━━ GIVEN RECORDS ━━
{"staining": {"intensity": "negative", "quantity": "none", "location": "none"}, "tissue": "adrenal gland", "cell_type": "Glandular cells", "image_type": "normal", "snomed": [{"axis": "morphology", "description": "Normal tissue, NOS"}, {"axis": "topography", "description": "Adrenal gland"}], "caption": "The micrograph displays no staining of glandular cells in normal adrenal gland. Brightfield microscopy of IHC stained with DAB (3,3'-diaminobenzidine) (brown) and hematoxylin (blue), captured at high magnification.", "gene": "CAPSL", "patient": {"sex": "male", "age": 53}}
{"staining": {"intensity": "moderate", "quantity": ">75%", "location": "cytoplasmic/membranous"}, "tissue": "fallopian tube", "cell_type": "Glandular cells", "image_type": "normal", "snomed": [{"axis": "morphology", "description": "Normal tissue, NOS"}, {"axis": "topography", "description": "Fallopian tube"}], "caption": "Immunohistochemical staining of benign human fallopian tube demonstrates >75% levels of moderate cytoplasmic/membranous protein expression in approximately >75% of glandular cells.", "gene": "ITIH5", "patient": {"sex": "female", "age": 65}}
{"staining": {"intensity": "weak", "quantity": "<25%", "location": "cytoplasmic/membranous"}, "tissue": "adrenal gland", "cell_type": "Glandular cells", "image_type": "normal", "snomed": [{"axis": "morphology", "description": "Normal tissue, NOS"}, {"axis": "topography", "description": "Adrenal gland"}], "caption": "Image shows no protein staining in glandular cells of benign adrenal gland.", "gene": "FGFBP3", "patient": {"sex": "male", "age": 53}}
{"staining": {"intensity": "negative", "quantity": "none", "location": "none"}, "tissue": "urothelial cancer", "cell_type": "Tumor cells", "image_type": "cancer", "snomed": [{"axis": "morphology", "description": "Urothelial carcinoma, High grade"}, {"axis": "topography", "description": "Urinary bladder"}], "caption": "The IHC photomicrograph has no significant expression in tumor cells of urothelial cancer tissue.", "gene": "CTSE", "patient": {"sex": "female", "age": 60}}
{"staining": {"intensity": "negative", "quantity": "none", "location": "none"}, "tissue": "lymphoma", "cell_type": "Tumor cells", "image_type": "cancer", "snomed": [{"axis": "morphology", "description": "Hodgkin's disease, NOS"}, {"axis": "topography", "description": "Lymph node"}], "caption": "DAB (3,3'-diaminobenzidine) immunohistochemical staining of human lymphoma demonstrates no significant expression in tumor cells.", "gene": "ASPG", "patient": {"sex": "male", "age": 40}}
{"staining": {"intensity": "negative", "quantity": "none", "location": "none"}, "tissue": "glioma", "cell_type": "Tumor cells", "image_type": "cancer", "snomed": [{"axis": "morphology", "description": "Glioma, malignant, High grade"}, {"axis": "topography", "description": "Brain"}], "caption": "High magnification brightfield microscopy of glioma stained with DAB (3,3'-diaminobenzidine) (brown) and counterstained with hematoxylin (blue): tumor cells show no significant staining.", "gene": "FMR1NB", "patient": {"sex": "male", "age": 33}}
━━━
● **THE PROBLEM**: The reply should be nothing but the number of lines in the entries that include "magnification".

● **YOUR RESPONSE**: 2